I borrowed the “Williams Sonoma Cooking from the Farmers Market” cookbook from the library. It’s a lovely hard cover book, with loads of colorful, high-qualtiy photographs.
The book begins with tips for local seasonal eating and shopping at the farmers’ market. There is a 4 page “graph” listing each vegetable and fruit and its season. For instance, delicate lettuces are normally grown in the spring and autumn, while sturdy lettuces are grown in the winter. Garlic is a summer veg, while apples are found in the autumn and winter. It gives you a rough idea of what produce to expect at a given time of year.
The book is then organized by each vegatable/fruit “group” – for instance, Beans & Peas, Cabbages & other Crucifers, Leafy Greens, Roots & Tubers, Squashes, etc.
At the beginning of each veg/fruit section, there’s a quick “table of contents” listing which produce will be covered in that section and a descriptive summary. Onions & Cousins: onions, sweet onions, garlic, green garlic, leeks, green onions.
Then there’s more detail on each specific vegetable/fruit, like growing history, variations, growing season, and other helpful tips for buying and cooking it. Not unlike a quick encyclopedia reference for produce!

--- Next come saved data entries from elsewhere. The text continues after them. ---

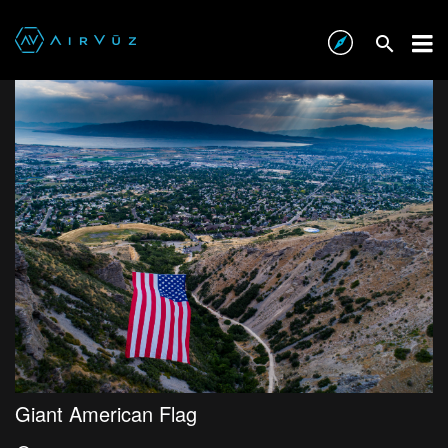
Giant American Flag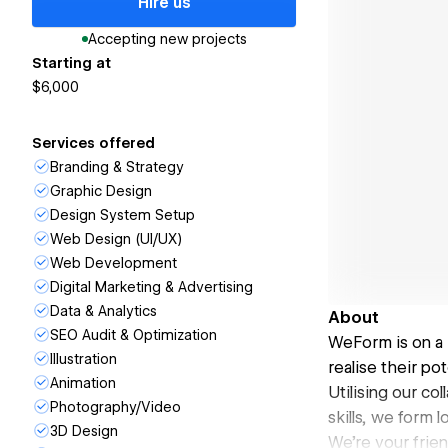
Hire us
Accepting new projects
Starting at
$6,000
Services offered
Branding & Strategy
Graphic Design
Design System Setup
Web Design (UI/UX)
Web Development
Digital Marketing & Advertising
Data & Analytics
About
SEO Audit & Optimization
WeForm is on a 
Illustration
realise their pot
Animation
Utilising our co
Photography/Video
skills, we form 
3D Design
We're your frien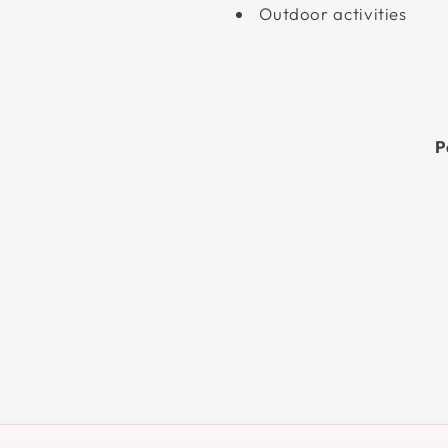
Outdoor activities
P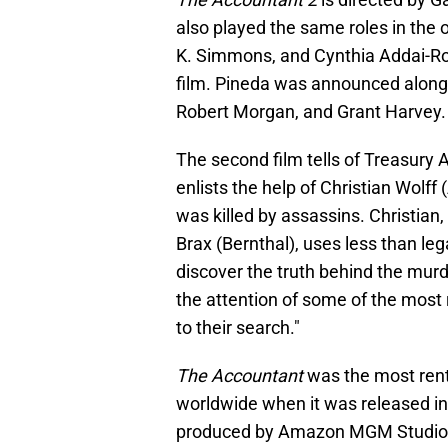
also played the same roles in the or
K. Simmons, and Cynthia Addai-Robi
film. Pineda was announced along
Robert Morgan, and Grant Harvey.
The second film tells of Treasur
enlists the help of Christian Wolff
was killed by assassins. Christian,
Brax (Bernthal), uses less than leg
discover the truth behind the murde
the attention of some of the most ru
to their search."
The Accountant
was the most rent
worldwide when it was released in
produced by Amazon MGM Studios a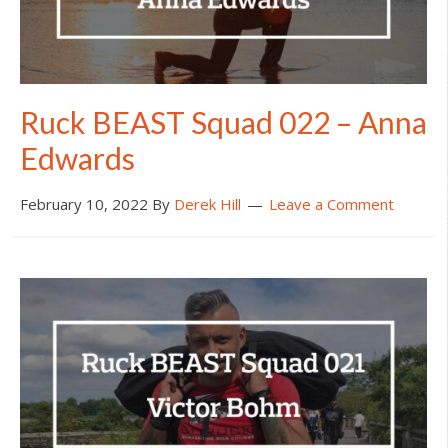
Ruck BEAST Squad 022 – Anna
Edwards
February 10, 2022
By
Derek Hill
Leave a Comment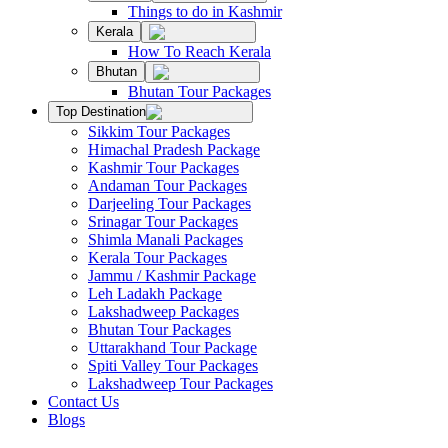
Things to do in Kashmir
Kerala
How To Reach Kerala
Bhutan
Bhutan Tour Packages
Top Destination
Sikkim Tour Packages
Himachal Pradesh Package
Kashmir Tour Packages
Andaman Tour Packages
Darjeeling Tour Packages
Srinagar Tour Packages
Shimla Manali Packages
Kerala Tour Packages
Jammu / Kashmir Package
Leh Ladakh Package
Lakshadweep Packages
Bhutan Tour Packages
Uttarakhand Tour Package
Spiti Valley Tour Packages
Lakshadweep Tour Packages
Contact Us
Blogs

There was also a fantastic photo available for each vegetable/fruit which is helpful if you aren’t sure what it looks like.

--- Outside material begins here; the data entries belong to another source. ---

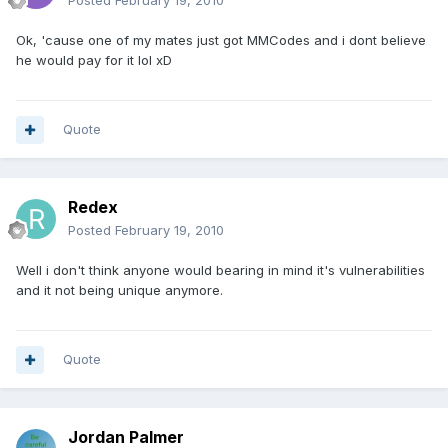
Posted
February 19, 2010
Ok, 'cause one of my mates just got MMCodes and i dont believe
he would pay for it lol xD
Quote
Redex
Posted
February 19, 2010
Well i don't think anyone would bearing in mind it's vulnerabilities
and it not being unique anymore.
Quote
Jordan Palmer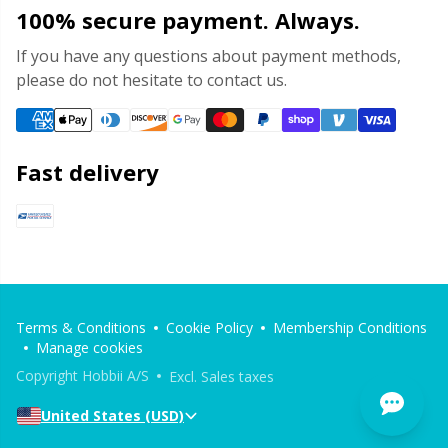
100% secure payment. Always.
If you have any questions about payment methods,
please do not hesitate to contact us.
Fast delivery
Terms & Conditions
Cookie Policy
Membership Conditions
Manage cookies
Copyright Hobbii A/S
Excl. Sales taxes
United States (USD)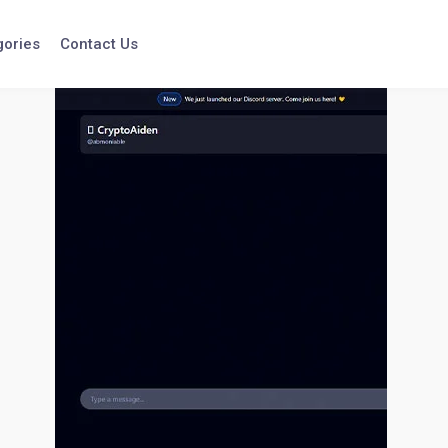
gories
Contact Us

The produce are listed in two’s, with their specific recipes following. Recipes are grouped three to a page, with one fantastic photograph of a finished dish on the opposite page.
Each vegetable/fruit has a color reference, and the recipes are color coordinated. For instance, there is a section for Brussels Sprouts (orange) and Broccoli Rabe (blue) – the recipes that follow are highlighted in either orange for Brussels Sprouts or blue for Broccoli Rabe.
The recipes themselves are inspiring and creative. I’m not a big recipe follower, but I love gaining knowledge by reading through cookbooks, learning new techniques, and how to put different flavors together. There are some unique ideas in this book and some classic! I think everyone can learn a little something, whether you’re a newbie cook or experienced.
If you don’t need a permanent reference, then consider borrowing the “Williams Sonoma Cooking from the Farmers Market” cookbook from your local library.
If you are new to healthy cooking and need a general Vegetable & Fruit guide, then this would be a great addition to your cookbook collection. It’s also helpful for inspiration if you frequent your local farmers markets or receive a hefty share of veggies from your local farm CSA.
One issue to keep in mind, recipes are not categorized by type, so if you’re searching for a soup, you won’t be able to browse through a chapter of soups. You’ll need to refer to the detailed index at the back of the book, to find all “soups” of which there are plenty!
But if you return from the market with some eggplant, and don’t know what to do with it, open the book to the eggplant section and you might energized with an idea, like Rolled Eggplant with Sausage and Mozzarella (a recipe I’m looking forward to trying)
A few of the other recipes that jumped out at me were
- Sauteed Chicken Breasts with Champagne Grapes
- Sauteed Spinach with Feta & Pine Nuts
- Avocado, Bacon & Tomato Tartines
- Baked eggs with spinach and cream
- Blueberry-Vanilla Panna Cotta
Note: I noticed most of the recipes that included a photograph in the cookbook, were indeed available online at the Williams Sonoma web site. Plus a few recipes were available from other bloggers.
I love reading cookbooks, like some people love reading novels! I am inspired by recipes, and enjoy learning ideas from cookbooks; I like putting my own spin on a recipe rather than exactly following it. Please keep in mind that my opinions might be completely different from the other home cooks.